Am Biertisch wurden bald die Regeln und Formalismen der Comments parodiert. Aus dem SC-Comment wurde der Bier-Comment, aus dem „Ehrengericht“ das „Biergericht“, statt in den „SC-Verruf“ oder „Verschiss“ kam man in den „Bierverschiss“, aus der Mensur wurde die „Biermensur“, der „dumme Junge“ wurde zum „Bierjungen“.
Im Laufe der Zeit übernahmen auch andere Korporationen den Brauch als Parodie auf die Gepflogenheiten der Corpsstudenten.

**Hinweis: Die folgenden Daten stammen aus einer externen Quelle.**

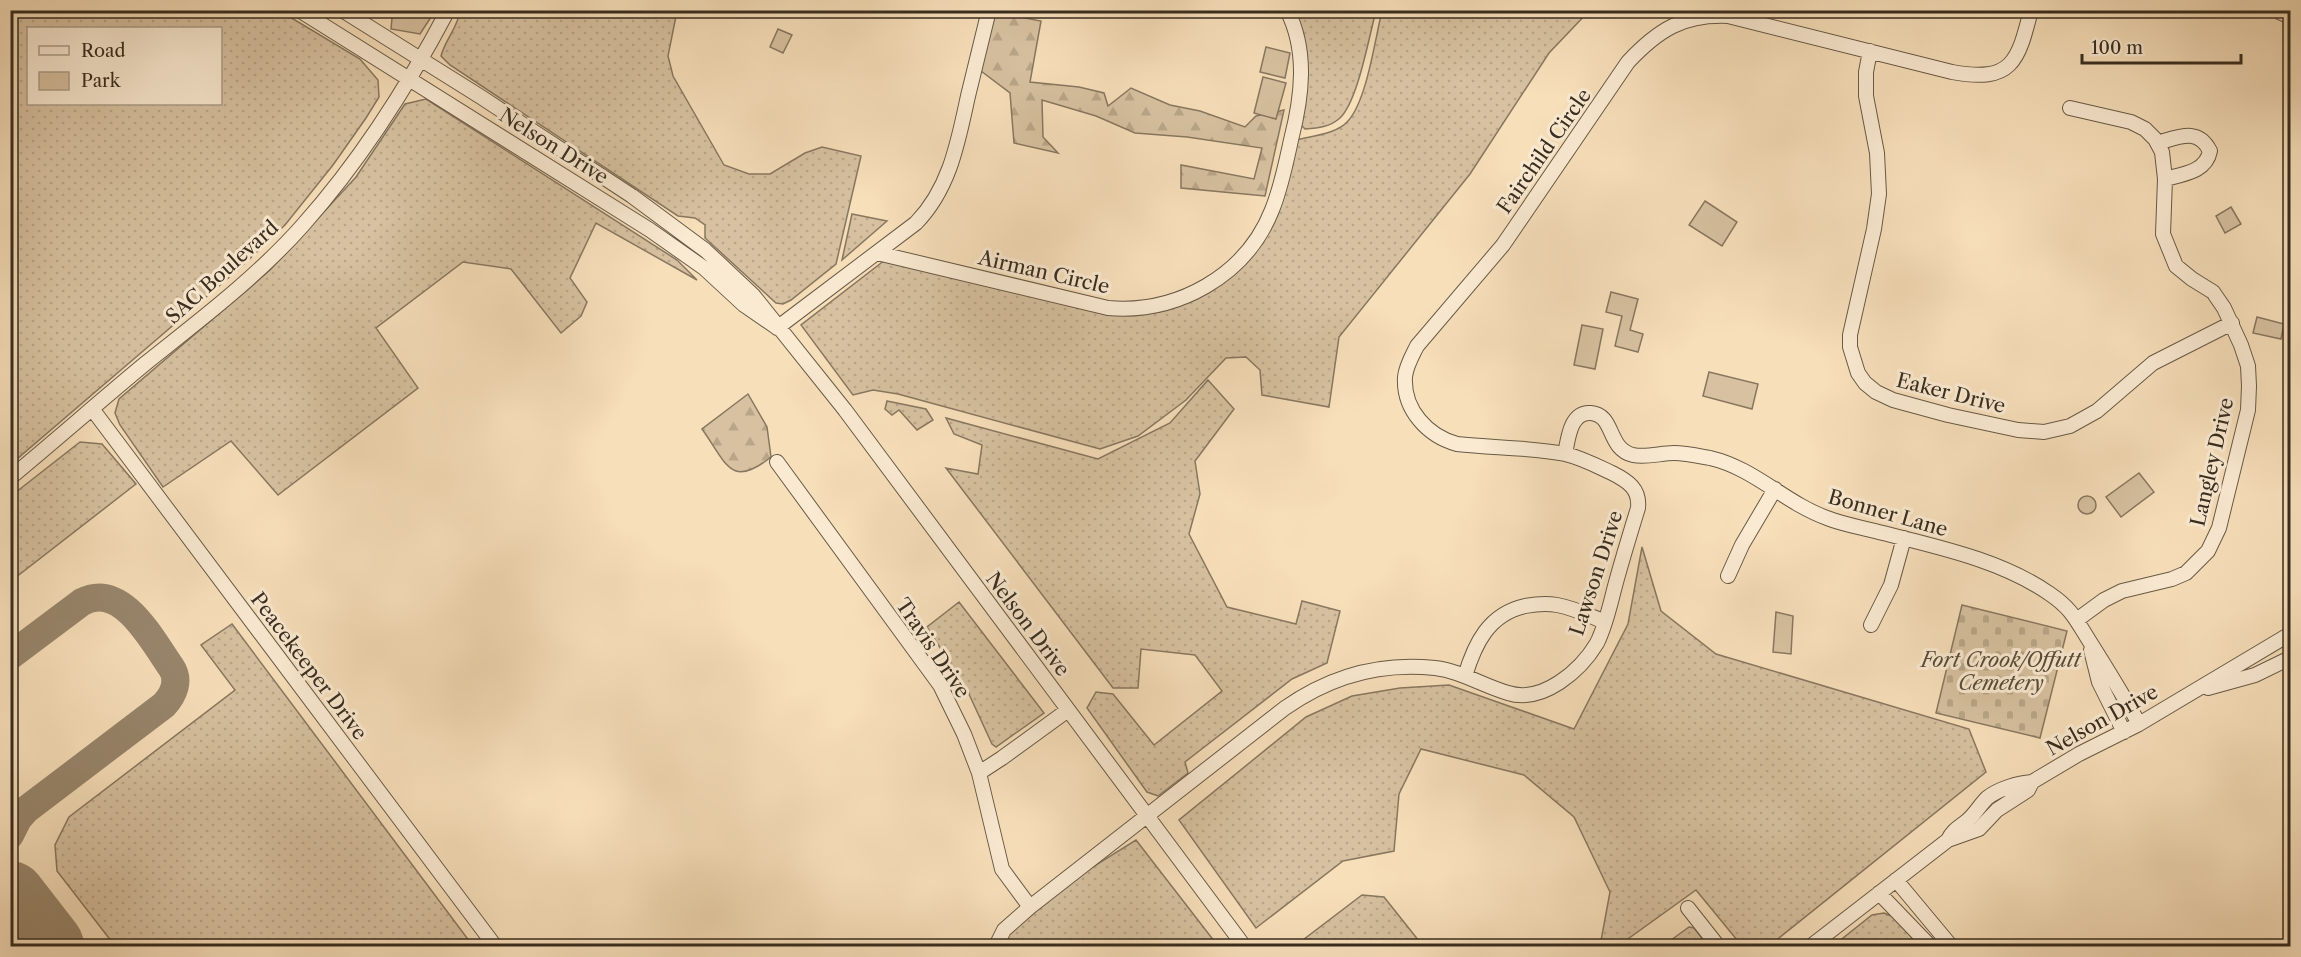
<svg xmlns="http://www.w3.org/2000/svg" width="2301" height="957" font-family="'Libre Caslon Text',serif">
<defs>
<pattern id="grass-dots" width="8" height="8" patternUnits="userSpaceOnUse" patternTransform="scale(1.5)"><rect width="8" height="8" fill="#d7c1a0"/><path d="M2 2h.1M6 6h.1" fill="none" stroke="#b9a689" stroke-width="1.8" stroke-linecap="round"/></pattern>
<pattern id="forest-firs" width="22" height="20" patternUnits="userSpaceOnUse" patternTransform="scale(1.5)"><rect width="22" height="20" fill="#d7c1a0"/><path d="M5 1l3.5 6h-7zM16 11l3.5 6h-7z" fill="#b9a689"/></pattern>
<pattern id="cemetery-stones" width="16" height="16" patternUnits="userSpaceOnUse" patternTransform="scale(1.5)"><rect width="16" height="16" fill="#d7c1a0"/><path d="M2 7V4a2 2 0 0 1 4 0v3zM10 15v-3a2 2 0 0 1 4 0v3z" fill="#b9a689"/></pattern>
</defs>
<rect width="100%" height="100%" fill="#f7dfba"/>
<filter id="stains"><feTurbulence type="fractalNoise" baseFrequency=".00333" numOctaves="4"/><feColorMatrix values="0 0 0 0 .2 0 0 0 0 .09 0 0 0 0 .02 0 0 0 .5 -.17"/></filter>
<radialGradient id="worn" r=".72"><stop offset=".6" stop-color="#630" stop-opacity="0"/><stop offset="1" stop-color="#630" stop-opacity=".3"/></radialGradient>
<path fill="url(#grass-dots)" stroke="#887760" stroke-width="1.5" fill-rule="evenodd" d="M11,10L280,11L360,59L378,80L379,97L366,118L333,165L285,225L240,268L11,464ZM28,28H220V104H28Z
M460,11H677L668,56L673,76L724,165L749,174H770L805,153L822,147L861,156L836,264L791,300L783,304L776,303L705,238V225L695,218L678,216L450,65L441,56C445,40 458,27 460,11Z
M1293,11H1376C1369,36 1358,101 1340,118C1330,127 1318,128 1305,129L1301,125Z
M1382,11H1589L1549,53L1470,174L1339,337L1329,407L1262,395L1260,370L1246,357L1226,358L1186,400L1138,436L1100,449L898,394L873,390L853,395L801,325L885,260L1157,311L1196,299L1232,275L1256,248L1296,140C1312,136 1337,134 1348,121C1367,100 1375,39 1382,11Z
M426,99L677,260L697,280L596,223L570,278L587,302L581,316L561,333L511,269L463,262L376,328L418,388L278,495L231,441L163,487L120,425L115,413L119,399L270,270L356,177L405,104Z
M852,214L887,221L842,260Z
M1208,380L1234,409L1195,461L1200,494L1189,534L1227,607L1296,624L1302,601L1340,611L1327,663L1292,679L1185,762L1188,773L1158,796L1147,792L1087,708L1096,692L1113,694L1154,745L1222,691L1195,655L1141,649L1138,688H1113L946,468L978,474L982,445L954,434L946,418L1098,459L1170,423Z
M887,401L926,409L933,420L917,430L899,410L892,415L885,409Z
M80,442L102,444L136,484L11,581V496Z
M1642,547L1661,611L1716,654L1969,729L1986,772L1769,946H1742L1696,890L1618,946H1600L1610,892L1574,817L1524,775L1421,749L1399,794L1394,851L1343,861L1256,928L1179,820L1306,717L1352,696L1400,688L1449,685L1574,729L1628,624Z
M959,602L1044,713L996,747L992,744L968,692L927,627Z
M232,624L473,946H115L57,871L55,845L69,817L235,690L201,645Z
M1136,840L1218,946H1002L1006,935L1083,873Z
M1362,895L1384,897L1423,946H1295Z
M1884,913L1894,917L1921,946H1833L1872,915Z
M1689,927L1694,928L1708,946H1663Z"/>
<path fill="url(#forest-firs)" stroke="#887760" stroke-width="1.5" d="M994,12L1041,21L1030,82L1079,87L1104,93L1108,106L1131,88L1170,105L1200,111L1245,127L1256,116L1284,110L1265,196L1181,188V165L1254,179L1262,148L1187,137L1135,133L1096,116L1042,100L1043,137L1058,153L1014,143L1010,93L981,71Z
M748,394L767,427L771,457C730,490 726,462 702,429Z"/>
<path fill="url(#cemetery-stones)" stroke="#887760" stroke-width="1.5" d="M1962,605L2067,631L2040,738L1936,713Z"/>
<path fill="#d7c1a0" stroke="#887760" stroke-width="1.5" d="M389,11H435L420,34L391,29L392,18Z
M778,29L792,35L783,53L770,47Z
M1266,47L1290,53L1285,78L1260,72Z
M1263,77L1286,83L1276,119L1254,113Z
M1705,201L1737,222L1722,246L1689,225Z
M2231,207L2241,224L2225,233L2216,216Z
M1611,292L1638,299L1630,330L1643,334L1638,352L1615,346L1622,316L1606,312Z
M2257,317L2284,324L2281,339L2253,333Z
M1582,325L1603,329L1595,369L1574,365Z
M1709,372L1758,384L1752,409L1703,396Z
M2139,473L2154,492L2121,517L2106,497Z
M2078 505a9 9 0 1 1 18 0a9 9 0 1 1-18 0Z
M1776,612L1793,616L1791,654L1773,652Z"/>
<g fill="none" stroke-linecap="round" stroke-linejoin="round">
<path stroke="#98866c" stroke-width="28" d="M10,656L82,602C122,581 152,640 171,667C180,680 174,694 164,705L27,809L18,819L10,835
M10,890L20,910"/>
<path stroke="#98866c" stroke-width="72" d="M10,897L48,946"/>
<g stroke="#685a46" stroke-width="16">
<path id="minor" d="M299,10L650,230L704,268L744,305L776,327
M342,10L481,97L632,196L705,250L753,295L845,410L1244,946
M2275,10L2290,17
M1870,51L1866,72V96L1877,153L1879,194L1874,229L1850,335V347L1858,373L1865,383L1876,392L1893,400L1948,415L2018,430L2044,432L2070,426L2097,411L2153,363L2232,323
M2070,108L2131,122L2145,129L2155,139L2162,152L2165,179L2163,234L2176,266L2192,279L2213,292L2224,308L2241,345L2248,366L2249,386L2248,410L2219,528L2208,551L2186,573L2172,579L2122,591L2104,600L2078,619
M2157,143C2179,137 2198,127 2210,151C2206,172 2183,174 2165,179
M877,253L1108,308C1177,314 1246,276 1272,210C1281,188 1286,163 1291,140C1302,97 1308,51 1287,10
M777,328L916,223C950,188 958,142 968,96C975,68 982,39 989,10
M93,410L495,946
M1565,454C1568,440 1570,411 1591,413C1615,415 1607,449 1633,455C1646,458 1661,453 1674,453C1685,453 1699,456 1710,458C1754,468 1785,503 1827,518C1842,524 1859,527 1875,531C1933,546 2000,559 2050,594C2072,609 2076,620 2090,642C2107,669 2124,696 2139,724
M777,462L940,685L964,734L979,773L1002,869L1030,907
M10,478C56,440 100,401 146,363C200,320 257,277 303,225C360,161 408,86 448,10
M1728,576L1742,545L1775,489
M1871,625L1891,585L1904,538
M2091,650L2099,682L2124,732
M1465,676C1475,643 1489,614 1525,606C1536,604 1546,603 1557,605C1574,608 1590,616 1605,622
M2208,688L2255,675L2290,658
M979,773L1002,758L1068,710
M1948,840C1953,829 1960,827 1968,820C1975,814 1980,805 1987,798C1998,789 2018,783 2032,782L2079,754L2139,724L2290,634
M1896,880L1951,946
M1879,893L1930,946
M1688,908L1718,946
M996,946L1004,930L1030,907L1285,708C1329,677 1380,662 1435,668C1461,671 1483,686 1508,693C1543,704 1581,670 1597,643C1606,625 1610,605 1615,586C1622,560 1630,534 1638,508C1640,489 1628,481 1612,473C1597,466 1582,458 1565,454C1529,447 1492,448 1457,444C1428,436 1403,410 1405,377C1406,366 1412,356 1417,346L1503,245L1628,62C1658,30 1683,14 1728,16L1952,72C2012,83 2018,62 2031,10
M1811,946L1948,840L1979,829L1997,810L2028,790L2032,782"/>
</g>
<use href="#minor" stroke="#faead2" stroke-width="14"/>
</g>
<g text-anchor="middle" stroke-width="6" stroke-linejoin="round" paint-order="stroke">
<g font-size="20" fill="#382d1f" stroke="#faead2">
<text transform="translate(554 146) rotate(32)" y="7">Nelson Drive</text>
<text transform="translate(1544 151) rotate(-55)" y="7">Fairchild Circle</text>
<text transform="translate(222 272) rotate(-42)" y="7">SAC Boulevard</text>
<text transform="translate(1044 272) rotate(13)" y="7">Airman Circle</text>
<text transform="translate(1951 393) rotate(14)" y="7">Eaker Drive</text>
<text transform="translate(2212 462) rotate(-77)" y="7">Langley Drive</text>
<text transform="translate(1888 513) rotate(16)" y="7">Bonner Lane</text>
<text transform="translate(1596 573) rotate(-72)" y="7">Lawson Drive</text>
<text transform="translate(1028 624) rotate(53)" y="7">Nelson Drive</text>
<text transform="translate(933 648) rotate(56)" y="7">Travis Drive</text>
<text transform="translate(309 666) rotate(53)" y="7">Peacekeeper Drive</text>
<text transform="translate(2102 720) rotate(-29)" y="7">Nelson Drive</text>
</g>
<g font-size="20" font-style="italic" fill="#584b39" stroke="#faead2">
<text x="2001" y="667">Fort Crook/Offutt<tspan x="2001" dy="23">Cemetery</tspan></text>
</g>
</g>
<rect width="2301" height="957" fill="none" stroke="#f7dfba" stroke-width="36"/>
<rect x="12" y="12" width="2277" height="933" fill="none" stroke="#382d1f" stroke-width="3"/>
<rect x="18" y="18" width="2265" height="921" fill="none" stroke="#382d1f" stroke-width="1.5"/>
<rect x="27" y="27" width="195" height="78" fill="#faead2" stroke="#ac9e8a" stroke-width="1.5"/>
<rect x="39" y="46" width="30" height="9" fill="#faead2" stroke="#ac9e8a" stroke-width="1.5"/>
<text x="81" y="57" font-size="18" fill="#382d1f">Road</text>
<rect x="39" y="72" width="30" height="18" fill="#d7c1a0" stroke="#ac9e8a" stroke-width="1.5"/>
<text x="81" y="87" font-size="18" fill="#382d1f">Park</text>
<path d="M2082 54v9h159v-9" fill="none" stroke="#382d1f" stroke-width="3"/>
<text x="2091" y="54" font-size="18" fill="#382d1f" stroke="#faead2" stroke-width="4.5" paint-order="stroke">100 m</text>
<rect width="100%" height="100%" filter="url(#stains)"/>
<rect width="100%" height="100%" fill="url(#worn)"/>
</svg>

Diese pflegen die Biermensur normalerweise noch deutlich unernster.
Gustav Schwabs damals bekanntes „Gewitterlied“ wurde von Kurt Luch umgedichtet.[1] In der 2. Strophe des „Syphon“ heißt es:
Leibfuchs spricht: Morgen ist
Frühschoppentag,
Wie ich da wieder saufen mag,
Wie will ich spinnen und trinken Rest,
Das Bierjungetrinken ist mir ein Fest –
Dem Bierjungen, dem bin ich hold –
Hört ihr’s, wie der Syphon grollt?
Solche Einzelgesänge wurden durch sog. Bummellieder unterbrochen, die der Senior anstimmte:[2]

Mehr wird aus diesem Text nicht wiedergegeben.